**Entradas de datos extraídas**
-.-.-

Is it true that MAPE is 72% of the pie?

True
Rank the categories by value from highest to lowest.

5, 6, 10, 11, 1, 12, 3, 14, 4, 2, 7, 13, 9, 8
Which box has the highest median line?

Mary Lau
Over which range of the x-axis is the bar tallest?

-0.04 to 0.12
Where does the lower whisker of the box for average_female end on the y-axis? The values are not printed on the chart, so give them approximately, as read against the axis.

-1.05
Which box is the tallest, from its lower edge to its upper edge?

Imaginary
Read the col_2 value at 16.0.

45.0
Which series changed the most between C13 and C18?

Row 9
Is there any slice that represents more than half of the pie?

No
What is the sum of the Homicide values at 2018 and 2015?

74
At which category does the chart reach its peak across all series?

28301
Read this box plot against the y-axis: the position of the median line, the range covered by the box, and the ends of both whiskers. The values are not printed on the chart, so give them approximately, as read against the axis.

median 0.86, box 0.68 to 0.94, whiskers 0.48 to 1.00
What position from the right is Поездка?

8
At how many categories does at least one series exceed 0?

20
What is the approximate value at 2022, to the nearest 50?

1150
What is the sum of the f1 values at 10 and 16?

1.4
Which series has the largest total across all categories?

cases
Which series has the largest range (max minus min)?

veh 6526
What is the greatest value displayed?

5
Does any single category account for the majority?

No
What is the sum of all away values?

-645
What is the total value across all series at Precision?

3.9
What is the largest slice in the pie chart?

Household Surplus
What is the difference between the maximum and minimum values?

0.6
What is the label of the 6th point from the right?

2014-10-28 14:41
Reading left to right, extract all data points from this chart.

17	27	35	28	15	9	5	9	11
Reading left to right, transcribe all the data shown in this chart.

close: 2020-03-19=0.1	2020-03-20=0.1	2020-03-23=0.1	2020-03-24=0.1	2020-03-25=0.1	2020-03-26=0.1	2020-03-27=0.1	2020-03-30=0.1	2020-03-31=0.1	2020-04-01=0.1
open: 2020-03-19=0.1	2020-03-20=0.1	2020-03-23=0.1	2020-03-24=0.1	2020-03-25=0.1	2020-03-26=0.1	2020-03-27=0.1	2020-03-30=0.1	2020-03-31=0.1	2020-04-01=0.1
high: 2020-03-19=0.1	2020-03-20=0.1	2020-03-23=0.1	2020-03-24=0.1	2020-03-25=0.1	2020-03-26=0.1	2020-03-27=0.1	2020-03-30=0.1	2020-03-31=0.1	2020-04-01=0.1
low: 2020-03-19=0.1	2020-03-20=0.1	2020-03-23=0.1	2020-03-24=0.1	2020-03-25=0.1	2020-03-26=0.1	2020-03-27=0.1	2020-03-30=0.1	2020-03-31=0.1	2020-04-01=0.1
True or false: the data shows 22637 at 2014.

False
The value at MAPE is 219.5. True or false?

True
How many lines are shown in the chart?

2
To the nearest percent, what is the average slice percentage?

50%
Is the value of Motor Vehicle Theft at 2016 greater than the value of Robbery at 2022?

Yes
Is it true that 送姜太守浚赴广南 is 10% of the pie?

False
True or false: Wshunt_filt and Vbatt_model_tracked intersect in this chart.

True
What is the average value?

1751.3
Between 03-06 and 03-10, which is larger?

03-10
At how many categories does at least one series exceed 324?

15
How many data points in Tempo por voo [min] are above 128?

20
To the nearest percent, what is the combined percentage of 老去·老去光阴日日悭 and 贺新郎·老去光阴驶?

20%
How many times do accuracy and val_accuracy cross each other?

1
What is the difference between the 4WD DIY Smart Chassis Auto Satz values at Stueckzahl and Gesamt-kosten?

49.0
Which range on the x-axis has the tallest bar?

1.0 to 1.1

-.-.-

Recopila y copia cada línea de los registros que contenga la cadena "from". Se distinguen mayúsculas y minúsculas.

**RESPUESTA**
Rank the categories by value from highest to lowest.
Which box is the tallest, from its lower edge to its upper edge?
What position from the right is Поездка?
What is the label of the 6th point from the right?
Reading left to right, extract all data points from this chart.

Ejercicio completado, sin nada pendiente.